Stored data entries >>
____

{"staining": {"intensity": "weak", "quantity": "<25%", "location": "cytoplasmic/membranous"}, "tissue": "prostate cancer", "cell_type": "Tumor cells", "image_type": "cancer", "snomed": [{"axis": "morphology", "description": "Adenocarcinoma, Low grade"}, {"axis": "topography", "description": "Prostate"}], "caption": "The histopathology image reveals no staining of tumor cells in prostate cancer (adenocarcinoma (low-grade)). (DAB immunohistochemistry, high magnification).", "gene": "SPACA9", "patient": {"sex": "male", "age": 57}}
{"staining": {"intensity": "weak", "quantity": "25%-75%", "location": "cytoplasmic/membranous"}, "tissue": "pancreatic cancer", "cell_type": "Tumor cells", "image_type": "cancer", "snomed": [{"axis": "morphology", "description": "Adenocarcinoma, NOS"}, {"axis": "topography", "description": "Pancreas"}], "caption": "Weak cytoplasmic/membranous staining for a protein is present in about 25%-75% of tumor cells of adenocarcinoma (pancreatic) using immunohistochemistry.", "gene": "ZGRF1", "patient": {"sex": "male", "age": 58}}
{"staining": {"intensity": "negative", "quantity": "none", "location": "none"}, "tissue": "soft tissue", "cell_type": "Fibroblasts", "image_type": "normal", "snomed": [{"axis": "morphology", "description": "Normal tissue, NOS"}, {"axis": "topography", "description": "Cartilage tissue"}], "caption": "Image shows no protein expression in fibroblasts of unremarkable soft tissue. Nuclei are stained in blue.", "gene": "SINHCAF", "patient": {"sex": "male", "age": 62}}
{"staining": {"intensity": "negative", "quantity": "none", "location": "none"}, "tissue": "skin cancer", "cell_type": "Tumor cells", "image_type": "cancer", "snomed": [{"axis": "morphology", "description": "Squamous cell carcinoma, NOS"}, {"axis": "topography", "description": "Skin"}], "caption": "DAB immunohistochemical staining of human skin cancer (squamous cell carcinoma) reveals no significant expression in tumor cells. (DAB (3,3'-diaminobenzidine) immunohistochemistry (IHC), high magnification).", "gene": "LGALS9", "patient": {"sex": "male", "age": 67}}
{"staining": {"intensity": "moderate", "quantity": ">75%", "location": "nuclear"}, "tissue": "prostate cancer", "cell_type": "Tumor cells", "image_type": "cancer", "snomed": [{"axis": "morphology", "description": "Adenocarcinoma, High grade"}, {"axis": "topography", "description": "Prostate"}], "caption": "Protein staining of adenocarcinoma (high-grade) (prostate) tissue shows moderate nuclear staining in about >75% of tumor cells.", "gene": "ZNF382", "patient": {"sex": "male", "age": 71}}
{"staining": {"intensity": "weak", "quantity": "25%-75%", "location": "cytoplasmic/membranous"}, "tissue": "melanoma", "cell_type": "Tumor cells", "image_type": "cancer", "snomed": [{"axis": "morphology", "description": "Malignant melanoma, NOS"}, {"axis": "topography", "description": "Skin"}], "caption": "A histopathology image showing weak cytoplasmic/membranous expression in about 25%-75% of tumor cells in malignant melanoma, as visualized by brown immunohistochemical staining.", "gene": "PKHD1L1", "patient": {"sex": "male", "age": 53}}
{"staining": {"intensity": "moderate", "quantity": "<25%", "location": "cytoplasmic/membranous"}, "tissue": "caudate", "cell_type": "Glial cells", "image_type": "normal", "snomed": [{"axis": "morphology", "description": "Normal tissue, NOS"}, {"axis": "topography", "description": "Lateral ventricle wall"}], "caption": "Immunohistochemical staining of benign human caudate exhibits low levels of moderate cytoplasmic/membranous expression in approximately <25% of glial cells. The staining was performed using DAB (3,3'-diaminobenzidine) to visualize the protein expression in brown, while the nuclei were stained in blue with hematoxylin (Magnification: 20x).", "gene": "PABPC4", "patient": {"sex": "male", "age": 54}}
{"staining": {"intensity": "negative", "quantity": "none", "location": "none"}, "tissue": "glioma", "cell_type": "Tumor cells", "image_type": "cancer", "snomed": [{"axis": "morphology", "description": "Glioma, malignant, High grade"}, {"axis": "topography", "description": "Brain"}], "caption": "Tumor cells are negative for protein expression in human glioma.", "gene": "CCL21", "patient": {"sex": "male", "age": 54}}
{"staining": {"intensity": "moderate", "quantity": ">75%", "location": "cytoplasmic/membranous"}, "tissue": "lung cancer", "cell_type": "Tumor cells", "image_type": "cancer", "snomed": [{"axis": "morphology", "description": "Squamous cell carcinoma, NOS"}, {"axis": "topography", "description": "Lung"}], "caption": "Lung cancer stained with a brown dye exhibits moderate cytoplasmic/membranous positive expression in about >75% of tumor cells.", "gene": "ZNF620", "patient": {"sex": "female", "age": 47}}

____

Copy the records word for word.

{"staining": {"intensity": "weak", "quantity": "<25%", "location": "cytoplasmic/membranous"}, "tissue": "prostate cancer", "cell_type": "Tumor cells", "image_type": "cancer", "snomed": [{"axis": "morphology", "description": "Adenocarcinoma, Low grade"}, {"axis": "topography", "description": "Prostate"}], "caption": "The histopathology image reveals no staining of tumor cells in prostate cancer (adenocarcinoma (low-grade)). (DAB immunohistochemistry, high magnification).", "gene": "SPACA9", "patient": {"sex": "male", "age": 57}}
{"staining": {"intensity": "weak", "quantity": "25%-75%", "location": "cytoplasmic/membranous"}, "tissue": "pancreatic cancer", "cell_type": "Tumor cells", "image_type": "cancer", "snomed": [{"axis": "morphology", "description": "Adenocarcinoma, NOS"}, {"axis": "topography", "description": "Pancreas"}], "caption": "Weak cytoplasmic/membranous staining for a protein is present in about 25%-75% of tumor cells of adenocarcinoma (pancreatic) using immunohistochemistry.", "gene": "ZGRF1", "patient": {"sex": "male", "age": 58}}
{"staining": {"intensity": "negative", "quantity": "none", "location": "none"}, "tissue": "soft tissue", "cell_type": "Fibroblasts", "image_type": "normal", "snomed": [{"axis": "morphology", "description": "Normal tissue, NOS"}, {"axis": "topography", "description": "Cartilage tissue"}], "caption": "Image shows no protein expression in fibroblasts of unremarkable soft tissue. Nuclei are stained in blue.", "gene": "SINHCAF", "patient": {"sex": "male", "age": 62}}
{"staining": {"intensity": "negative", "quantity": "none", "location": "none"}, "tissue": "skin cancer", "cell_type": "Tumor cells", "image_type": "cancer", "snomed": [{"axis": "morphology", "description": "Squamous cell carcinoma, NOS"}, {"axis": "topography", "description": "Skin"}], "caption": "DAB immunohistochemical staining of human skin cancer (squamous cell carcinoma) reveals no significant expression in tumor cells. (DAB (3,3'-diaminobenzidine) immunohistochemistry (IHC), high magnification).", "gene": "LGALS9", "patient": {"sex": "male", "age": 67}}
{"staining": {"intensity": "moderate", "quantity": ">75%", "location": "nuclear"}, "tissue": "prostate cancer", "cell_type": "Tumor cells", "image_type": "cancer", "snomed": [{"axis": "morphology", "description": "Adenocarcinoma, High grade"}, {"axis": "topography", "description": "Prostate"}], "caption": "Protein staining of adenocarcinoma (high-grade) (prostate) tissue shows moderate nuclear staining in about >75% of tumor cells.", "gene": "ZNF382", "patient": {"sex": "male", "age": 71}}
{"staining": {"intensity": "weak", "quantity": "25%-75%", "location": "cytoplasmic/membranous"}, "tissue": "melanoma", "cell_type": "Tumor cells", "image_type": "cancer", "snomed": [{"axis": "morphology", "description": "Malignant melanoma, NOS"}, {"axis": "topography", "description": "Skin"}], "caption": "A histopathology image showing weak cytoplasmic/membranous expression in about 25%-75% of tumor cells in malignant melanoma, as visualized by brown immunohistochemical staining.", "gene": "PKHD1L1", "patient": {"sex": "male", "age": 53}}
{"staining": {"intensity": "moderate", "quantity": "<25%", "location": "cytoplasmic/membranous"}, "tissue": "caudate", "cell_type": "Glial cells", "image_type": "normal", "snomed": [{"axis": "morphology", "description": "Normal tissue, NOS"}, {"axis": "topography", "description": "Lateral ventricle wall"}], "caption": "Immunohistochemical staining of benign human caudate exhibits low levels of moderate cytoplasmic/membranous expression in approximately <25% of glial cells. The staining was performed using DAB (3,3'-diaminobenzidine) to visualize the protein expression in brown, while the nuclei were stained in blue with hematoxylin (Magnification: 20x).", "gene": "PABPC4", "patient": {"sex": "male", "age": 54}}
{"staining": {"intensity": "negative", "quantity": "none", "location": "none"}, "tissue": "glioma", "cell_type": "Tumor cells", "image_type": "cancer", "snomed": [{"axis": "morphology", "description": "Glioma, malignant, High grade"}, {"axis": "topography", "description": "Brain"}], "caption": "Tumor cells are negative for protein expression in human glioma.", "gene": "CCL21", "patient": {"sex": "male", "age": 54}}
{"staining": {"intensity": "moderate", "quantity": ">75%", "location": "cytoplasmic/membranous"}, "tissue": "lung cancer", "cell_type": "Tumor cells", "image_type": "cancer", "snomed": [{"axis": "morphology", "description": "Squamous cell carcinoma, NOS"}, {"axis": "topography", "description": "Lung"}], "caption": "Lung cancer stained with a brown dye exhibits moderate cytoplasmic/membranous positive expression in about >75% of tumor cells.", "gene": "ZNF620", "patient": {"sex": "female", "age": 47}}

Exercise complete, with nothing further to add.